[Document images with source code]
_____

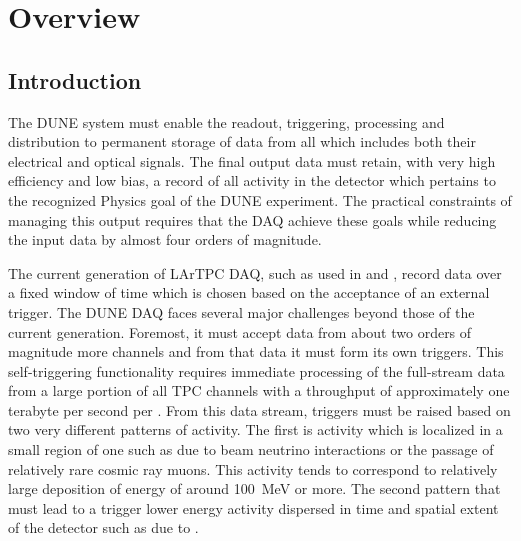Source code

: \section{Overview}
\label{sec:fd-daq-ov}


\subsection{Introduction}
\label{sec:fd-daq-intro}

The DUNE   system must enable the readout,
triggering, processing and distribution to permanent storage of data
from all  which includes both their electrical
 and optical  signals.  
The final output data must retain, with very high efficiency and low
bias, a record of all activity in the detector which pertains to the
recognized Physics goal of the DUNE experiment. 
The practical constraints of managing this output requires that the
DAQ achieve these goals while reducing the input data by almost four
orders of magnitude.

The current generation of LArTPC DAQ, such as used in
 and \microboone, record data over a fixed window of
time which is chosen based on the acceptance of an external trigger. 
The DUNE DAQ faces several major challenges beyond those of the
current generation. 
Foremost, it must accept data from about two orders of magnitude more
channels and from that data it must form its own triggers.
This self-triggering functionality requires immediate processing of
the full-stream data from a large portion of all TPC channels with a
throughput of approximately one terabyte per second per
. 
From this data stream, triggers must be raised based on two very
different patterns of activity. 
The first is activity which is localized in a small region of one
 such as due to beam neutrino interactions or the
passage of relatively rare cosmic ray muons. 
This activity tends to correspond to relatively large deposition of
energy of around \SI{100}{\MeV} or more. 
The second pattern that must lead to a trigger lower energy activity
dispersed in time and spatial extent of the detector such as due to
.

_____

Report only how many lines in the entries contain "second".

2